→ INFORMATION SUPPLIED
■ ■ ■ ■ ■

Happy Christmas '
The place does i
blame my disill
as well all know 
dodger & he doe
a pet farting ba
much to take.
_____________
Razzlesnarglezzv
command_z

■ ■ ■ ■ ■

→ WHAT YOU WILL DO
Retype the listing from above, matching it exactly.

→ TASK RESPONSE
Happy Christmas '
The place does i
blame my disill
as well all know 
dodger & he doe
a pet farting ba
much to take.
_____________
Razzlesnarglezzv
command_z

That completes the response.